Zwicker loudness – a scale for expressing the loudness of complex sounds developed by German acoustics scientist Eberhard Zwicker, based on a model that simulates the nonlinear sensitivity of the human ear. Also called Zwicker phons or the Zwicker method.
Zwicker method – see Zwicker loudness.
Zwicker phons – see Zwicker loudness.
Note: We believe this is the largest dictionary (glossary) of terms specific to usage within the recording industry that is currently available on the internet, with more than 8,500 entries, nearly 600 illustrations, and dozens of tables. Some of the terms have different or additional meanings in other situations, especially within the electronic, automotive, scientific, and computer industries. Of necessity there are obvious overlaps into other fields such as music, electronics, and computers, but such excursions are limited to information deemed pertinent to the knowledge required to operate and/or participate effectively in the workings of a recording studio. Also included are terms related to sound reinforcement (live performances) including wireless microphone technology because a working knowledge of that terminology is necessary for recording at live performance venues. Because recording studios also record audio for video and motion pictures (films), some terminology from those fields is included. Some scientific terms are included because they help explain studio terminology. For example, electromagnetism explains how microphones, loudspeakers, and guitar pickups work.
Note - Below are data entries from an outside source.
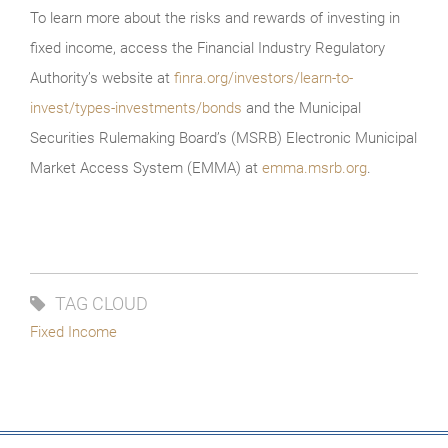
To learn more about the risks and rewards of investing in
fixed income, access the Financial Industry Regulatory
Authority’s website at
finra.org/investors/learn-to-
invest/types-investments/bonds
and the Municipal
Securities Rulemaking Board’s (MSRB) Electronic Municipal
Market Access System (EMMA) at
emma.msrb.org
.
TAG CLOUD
Fixed Income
Knowledge of radio waves and the radio frequency spectrum is needed to explain wireless devices. Any trademarks or trade names mentioned belong to their respective owners. The information contained in this dictionary is believed to be accurate at the time of publication. This information is subject to change without notice. The information was obtained from and cross-checked with a variety of sources that are believed to be reliable. However, Los Senderos Studio, LLC does not guarantee the accuracy or completeness of the information contained herein. Please contact us to report any errors, omissions, discrepancies, or broken links. Los Senderos Studio shall not be responsible for any consequences or damages arising out of the use of this information. Nothing in this glossary should be interpreted as legal advice. For a glossary providing information on legal and business matters for musicians, we suggest you consult Musicians Business Dictionary.
A note on alphabetical order: The terms in this glossary are alphabetical without regard to spaces and punctuation. For example, AM Radio follows amplitude. While this may seem to be at odds with other conventions, it eliminates confusion with words such as pickup, which is sometimes written as pick up or pick-up. In addition, all symbols such as &, -, or / are ignored. The entries on the number page (0-9) are listed in increasing value within each digit. For example, all of the entries beginning with 1 are listed before those starting with 2. For Greek letters (α-ω), the entries are in Greek alphabetical order.